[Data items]
◇ ◇ ◇
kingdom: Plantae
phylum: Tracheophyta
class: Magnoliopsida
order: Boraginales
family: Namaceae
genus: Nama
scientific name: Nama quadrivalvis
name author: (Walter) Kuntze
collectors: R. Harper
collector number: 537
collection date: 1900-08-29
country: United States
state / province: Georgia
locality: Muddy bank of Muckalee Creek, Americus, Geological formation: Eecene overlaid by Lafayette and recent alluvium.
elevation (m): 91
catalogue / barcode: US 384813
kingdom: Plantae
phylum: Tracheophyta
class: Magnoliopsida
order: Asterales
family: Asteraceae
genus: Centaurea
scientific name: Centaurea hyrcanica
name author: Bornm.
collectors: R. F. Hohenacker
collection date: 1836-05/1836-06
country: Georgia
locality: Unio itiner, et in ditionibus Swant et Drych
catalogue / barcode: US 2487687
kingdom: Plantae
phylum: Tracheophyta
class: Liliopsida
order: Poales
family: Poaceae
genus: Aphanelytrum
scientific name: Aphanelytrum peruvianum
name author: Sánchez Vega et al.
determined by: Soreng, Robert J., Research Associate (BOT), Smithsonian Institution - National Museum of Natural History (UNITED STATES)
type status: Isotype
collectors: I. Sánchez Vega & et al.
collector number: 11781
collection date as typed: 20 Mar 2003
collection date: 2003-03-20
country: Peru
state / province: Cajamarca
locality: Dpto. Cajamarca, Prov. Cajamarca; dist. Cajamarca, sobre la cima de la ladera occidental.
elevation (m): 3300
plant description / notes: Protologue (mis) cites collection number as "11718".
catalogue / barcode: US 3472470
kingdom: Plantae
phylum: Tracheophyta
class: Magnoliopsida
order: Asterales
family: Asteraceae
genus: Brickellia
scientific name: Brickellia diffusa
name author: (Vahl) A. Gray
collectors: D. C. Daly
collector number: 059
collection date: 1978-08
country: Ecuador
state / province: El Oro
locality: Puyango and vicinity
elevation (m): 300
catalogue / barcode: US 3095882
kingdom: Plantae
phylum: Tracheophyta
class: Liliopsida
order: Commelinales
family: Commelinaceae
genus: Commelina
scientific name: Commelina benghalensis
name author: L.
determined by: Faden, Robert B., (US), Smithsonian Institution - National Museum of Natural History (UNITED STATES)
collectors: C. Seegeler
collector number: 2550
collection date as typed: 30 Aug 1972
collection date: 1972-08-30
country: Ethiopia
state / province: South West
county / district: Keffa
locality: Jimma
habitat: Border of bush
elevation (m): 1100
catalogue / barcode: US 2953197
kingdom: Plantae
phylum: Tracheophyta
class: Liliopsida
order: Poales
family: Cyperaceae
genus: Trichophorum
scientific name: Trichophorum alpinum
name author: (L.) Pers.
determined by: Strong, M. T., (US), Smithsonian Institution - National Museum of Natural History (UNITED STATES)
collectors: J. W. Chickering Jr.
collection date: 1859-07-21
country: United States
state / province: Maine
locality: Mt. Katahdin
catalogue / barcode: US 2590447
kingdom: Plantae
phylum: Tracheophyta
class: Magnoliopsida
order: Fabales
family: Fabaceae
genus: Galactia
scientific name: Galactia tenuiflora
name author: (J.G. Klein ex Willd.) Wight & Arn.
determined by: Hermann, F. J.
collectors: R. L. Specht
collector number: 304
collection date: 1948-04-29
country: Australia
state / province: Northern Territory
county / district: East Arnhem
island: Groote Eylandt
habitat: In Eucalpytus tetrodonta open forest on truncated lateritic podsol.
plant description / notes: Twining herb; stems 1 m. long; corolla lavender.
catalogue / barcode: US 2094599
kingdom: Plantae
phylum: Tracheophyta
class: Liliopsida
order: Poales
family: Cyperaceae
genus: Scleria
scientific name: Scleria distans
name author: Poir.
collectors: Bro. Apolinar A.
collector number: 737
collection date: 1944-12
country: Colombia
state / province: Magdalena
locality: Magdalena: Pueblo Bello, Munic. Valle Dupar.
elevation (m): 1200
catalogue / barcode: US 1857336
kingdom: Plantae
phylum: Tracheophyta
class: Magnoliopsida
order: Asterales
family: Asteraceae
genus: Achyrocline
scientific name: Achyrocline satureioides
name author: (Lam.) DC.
◇ ◇ ◇
**The task**
Transcribe every line of the records above word for word, keeping each character and the line order unchanged.

**Written solution**
kingdom: Plantae
phylum: Tracheophyta
class: Magnoliopsida
order: Boraginales
family: Namaceae
genus: Nama
scientific name: Nama quadrivalvis
name author: (Walter) Kuntze
collectors: R. Harper
collector number: 537
collection date: 1900-08-29
country: United States
state / province: Georgia
locality: Muddy bank of Muckalee Creek, Americus, Geological formation: Eecene overlaid by Lafayette and recent alluvium.
elevation (m): 91
catalogue / barcode: US 384813
kingdom: Plantae
phylum: Tracheophyta
class: Magnoliopsida
order: Asterales
family: Asteraceae
genus: Centaurea
scientific name: Centaurea hyrcanica
name author: Bornm.
collectors: R. F. Hohenacker
collection date: 1836-05/1836-06
country: Georgia
locality: Unio itiner, et in ditionibus Swant et Drych
catalogue / barcode: US 2487687
kingdom: Plantae
phylum: Tracheophyta
class: Liliopsida
order: Poales
family: Poaceae
genus: Aphanelytrum
scientific name: Aphanelytrum peruvianum
name author: Sánchez Vega et al.
determined by: Soreng, Robert J., Research Associate (BOT), Smithsonian Institution - National Museum of Natural History (UNITED STATES)
type status: Isotype
collectors: I. Sánchez Vega & et al.
collector number: 11781
collection date as typed: 20 Mar 2003
collection date: 2003-03-20
country: Peru
state / province: Cajamarca
locality: Dpto. Cajamarca, Prov. Cajamarca; dist. Cajamarca, sobre la cima de la ladera occidental.
elevation (m): 3300
plant description / notes: Protologue (mis) cites collection number as "11718".
catalogue / barcode: US 3472470
kingdom: Plantae
phylum: Tracheophyta
class: Magnoliopsida
order: Asterales
family: Asteraceae
genus: Brickellia
scientific name: Brickellia diffusa
name author: (Vahl) A. Gray
collectors: D. C. Daly
collector number: 059
collection date: 1978-08
country: Ecuador
state / province: El Oro
locality: Puyango and vicinity
elevation (m): 300
catalogue / barcode: US 3095882
kingdom: Plantae
phylum: Tracheophyta
class: Liliopsida
order: Commelinales
family: Commelinaceae
genus: Commelina
scientific name: Commelina benghalensis
name author: L.
determined by: Faden, Robert B., (US), Smithsonian Institution - National Museum of Natural History (UNITED STATES)
collectors: C. Seegeler
collector number: 2550
collection date as typed: 30 Aug 1972
collection date: 1972-08-30
country: Ethiopia
state / province: South West
county / district: Keffa
locality: Jimma
habitat: Border of bush
elevation (m): 1100
catalogue / barcode: US 2953197
kingdom: Plantae
phylum: Tracheophyta
class: Liliopsida
order: Poales
family: Cyperaceae
genus: Trichophorum
scientific name: Trichophorum alpinum
name author: (L.) Pers.
determined by: Strong, M. T., (US), Smithsonian Institution - National Museum of Natural History (UNITED STATES)
collectors: J. W. Chickering Jr.
collection date: 1859-07-21
country: United States
state / province: Maine
locality: Mt. Katahdin
catalogue / barcode: US 2590447
kingdom: Plantae
phylum: Tracheophyta
class: Magnoliopsida
order: Fabales
family: Fabaceae
genus: Galactia
scientific name: Galactia tenuiflora
name author: (J.G. Klein ex Willd.) Wight & Arn.
determined by: Hermann, F. J.
collectors: R. L. Specht
collector number: 304
collection date: 1948-04-29
country: Australia
state / province: Northern Territory
county / district: East Arnhem
island: Groote Eylandt
habitat: In Eucalpytus tetrodonta open forest on truncated lateritic podsol.
plant description / notes: Twining herb; stems 1 m. long; corolla lavender.
catalogue / barcode: US 2094599
kingdom: Plantae
phylum: Tracheophyta
class: Liliopsida
order: Poales
family: Cyperaceae
genus: Scleria
scientific name: Scleria distans
name author: Poir.
collectors: Bro. Apolinar A.
collector number: 737
collection date: 1944-12
country: Colombia
state / province: Magdalena
locality: Magdalena: Pueblo Bello, Munic. Valle Dupar.
elevation (m): 1200
catalogue / barcode: US 1857336
kingdom: Plantae
phylum: Tracheophyta
class: Magnoliopsida
order: Asterales
family: Asteraceae
genus: Achyrocline
scientific name: Achyrocline satureioides
name author: (Lam.) DC.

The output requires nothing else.